TROTA is a personal running analytics app. Think of it as a lightweight, self-hosted alternative to the analytics features you’d find in Strava or Garmin Connect — but focused specifically on the things I care about as a runner.

The stack is FastAPI (Python) on the backend, React on the frontend, and SQLite for storage. Nothing fancy. The interesting part is how it was built.

Built by AI Workers

Most of TROTA was built by autonomous Claude Code workers running on my dev server. I’d write up a task description, point a worker at it, and come back later to review the results. Six phases of development, each one handled by a worker session running in tmux.

The workflow looked something like this:

  1. I write what I want in a TASKS.md file
  2. A worker picks it up and starts coding
  3. It updates PROGRESS.md as it goes
  4. I review, give feedback, assign next batch

It’s not magic — I still had to course-correct, review code, and occasionally step in for architectural decisions. But the grunt work? That was all the workers.

What It Does

Garmin Sync — Connects to your Garmin account and pulls activity data. GPX tracks, heart rate, elevation, the works. No manual file uploads needed.

Route Grouping — Uses DBSCAN clustering to automatically group runs by GPS coordinates. So all your “morning loop” runs get grouped together, and you can compare your performance over time on the same route.

**Data for review**:
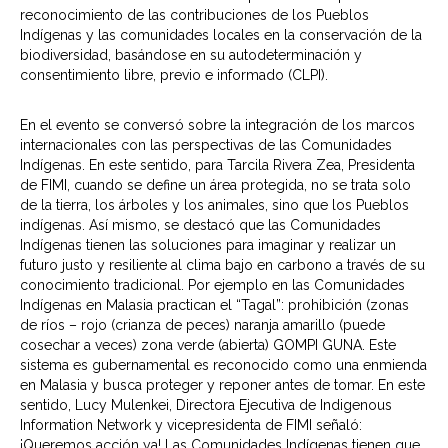
reconocimiento de las contribuciones de los Pueblos
Indígenas y las comunidades locales en la conservación de la
biodiversidad, basándose en su autodeterminación y
consentimiento libre, previo e informado (CLPI).
En el evento se conversó sobre la integración de los marcos
internacionales con las perspectivas de las Comunidades
Indígenas. En este sentido, para Tarcila Rivera Zea, Presidenta
de FIMI, cuando se define un área protegida, no se trata solo
de la tierra, los árboles y los animales, sino que los Pueblos
indígenas. Así mismo, se destacó que las Comunidades
Indígenas tienen las soluciones para imaginar y realizar un
futuro justo y resiliente al clima bajo en carbono a través de su
conocimiento tradicional. Por ejemplo en las Comunidades
Indígenas en Malasia practican el “Tagal”: prohibición (zonas
de ríos – rojo (crianza de peces) naranja amarillo (puede
cosechar a veces) zona verde (abierta) GOMPI GUNA. Este
sistema es gubernamental es reconocido como una enmienda
en Malasia y busca proteger y reponer antes de tomar. En este
sentido, Lucy Mulenkei, Directora Ejecutiva de Indigenous
Information Network y vicepresidenta de FIMI señaló:
¡Queremos acción ya! Las Comunidades Indígenas tienen que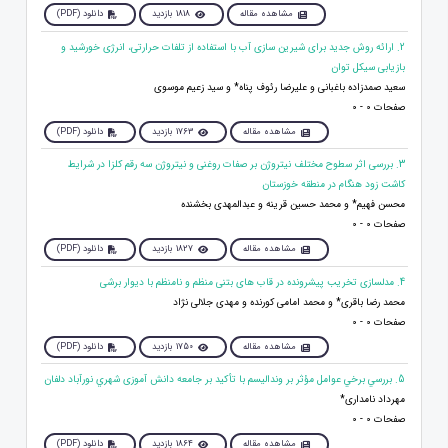
مشاهده مقاله
1818 بازدید
دانلود (PDF)
2. ارائه روش جدید برای شیرین سازی آب با استفاده از تلفات حرارتی، انرژی خورشید و
بازیابی سیکل توان
سعید صمدزاده باغبانی و علیرضا رئوف پناه* و سید زعیم موسوی
صفحات 0 - 0
مشاهده مقاله
1763 بازدید
دانلود (PDF)
3. بررسی اثر سطوح مختلف نیتروژن بر صفات روغنی و نیتروژن سه رقم کلزا در شرایط
کاشت زود هنگام در منطقه خوزستان
محسن فهیم* و محمد حسین قرینه و عبدالمهدی بخشنده
صفحات 0 - 0
مشاهده مقاله
1827 بازدید
دانلود (PDF)
4. مدلسازی تخریب پیشرونده در قاب های بتنی منظم و نامنظم با دیوار برشی
محمد رضا باقری* و محمد امامی کورنده و مهدی جلالی نژاد
صفحات 0 - 0
مشاهده مقاله
1750 بازدید
دانلود (PDF)
5. بررسي برخي عوامل مؤثر بر ونداليسم با تأكيد بر جامعه دانش آموزی شهري نورآباد دلفان
مهرداد نامداری*
صفحات 0 - 0
مشاهده مقاله
1864 بازدید
دانلود (PDF)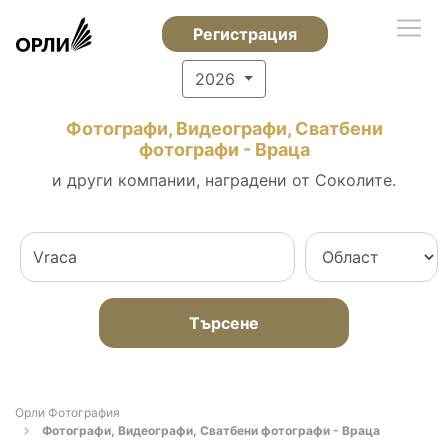
Регистрация
2026
Фотографи, Видеографи, Сватбени
фотографи - Враца
и други компании, наградени от Соколите.
Търсене
Орли Фотография
Фотографи, Видеографи, Сватбени фотографи - Враца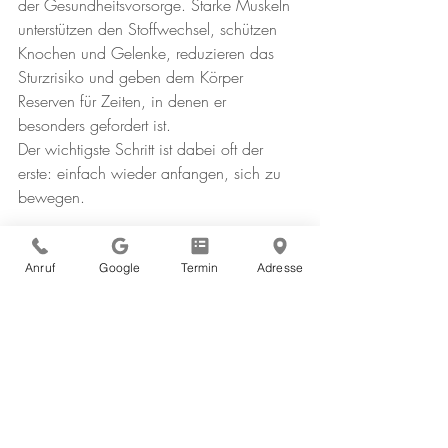
der Gesundheitsvorsorge. Starke Muskeln 
unterstützen den Stoffwechsel, schützen 
Knochen und Gelenke, reduzieren das 
Sturzrisiko und geben dem Körper 
Reserven für Zeiten, in denen er 
besonders gefordert ist.
Der wichtigste Schritt ist dabei oft der 
erste: einfach wieder anfangen, sich zu 
bewegen.
Wenn Sie unsicher sind, welche Form der 
Anruf
Google
Termin
Adresse
Bewegung für Sie sinnvoll und 
gesundheitlich geeignet ist – zum Beispiel 
bei bestehenden Erkrankungen, nach 
längerer Inaktivität oder im höheren 
Lebensalter – beraten wir Sie gerne 
individuell.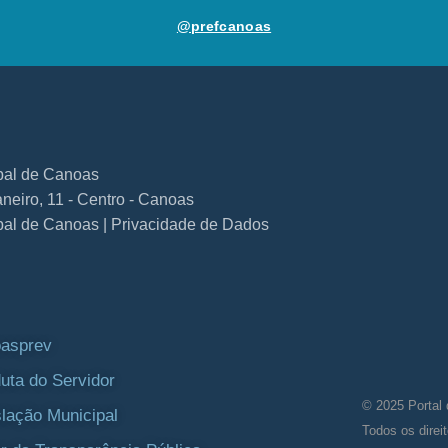
@prefcanoas
ipal de Canoas
neiro, 11 - Centro - Canoas
ipal de Canoas | Privacidade de Dados
asprev
uta do Servidor
© 2025 Portal 
slação Municipal
Todos os direi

**Directions**:
1 > Can you write out the TROTA text between "The stack is" and "running in tmux.", inclusive?
2 > Can you continue the text about the TROTA running app from where it stops?
The entries stand apart from the TROTA text and are not part of it.

**Replies**:
1 >
The stack is FastAPI (Python) on the backend, React on the frontend, and SQLite for storage. Nothing fancy. The interesting part is how it was built.

Built by AI Workers

Most of TROTA was built by autonomous Claude Code workers running on my dev server. I’d write up a task description, point a worker at it, and come back later to review the results. Six phases of development, each one handled by a worker session running in tmux.

2 >
Climb Detection — This one was fun. TROTA analyzes elevation data to find steep climbs in your runs, then categorizes them using Tour de France standards: Cat 4, Cat 3, Cat 2, Cat 1, and HC (Hors Catégorie). We set the minimum threshold at 8% gradient and 30m elevation gain, so it only flags genuinely steep sections.

HR Zone Analysis — Five-zone model (Recovery through VO2 Max) with time-in-zone breakdowns, color-coded charts, and per-activity analysis. You can customize your zone thresholds or let it estimate your max HR from age.

Goals Tracking — Set distance, elevation, or activity count goals with date ranges and track progress.

The Climb Analysis Pivot

Originally, TROTA had a “segment analysis” feature — basically detecting interesting sections of a route and tracking your performance on them. Sound familiar? Yeah, that’s basically what Strava does, and it’s their core IP.

So we pivoted. Instead of generic segments, TROTA now focuses exclusively on climb detection. It’s a narrower feature but it’s genuinely useful for trail runners and hill enthusiasts, and it doesn’t step on anyone’s toes. The categorization system (Cat 4 through HC) is public domain — it’s been used in professional cycling for decades.

What’s Next

Phase 7 is on the horizon: user authentication, PostgreSQL migration, and eventually cloud deployment. But honestly, as a personal tool running locally, it already does everything I need.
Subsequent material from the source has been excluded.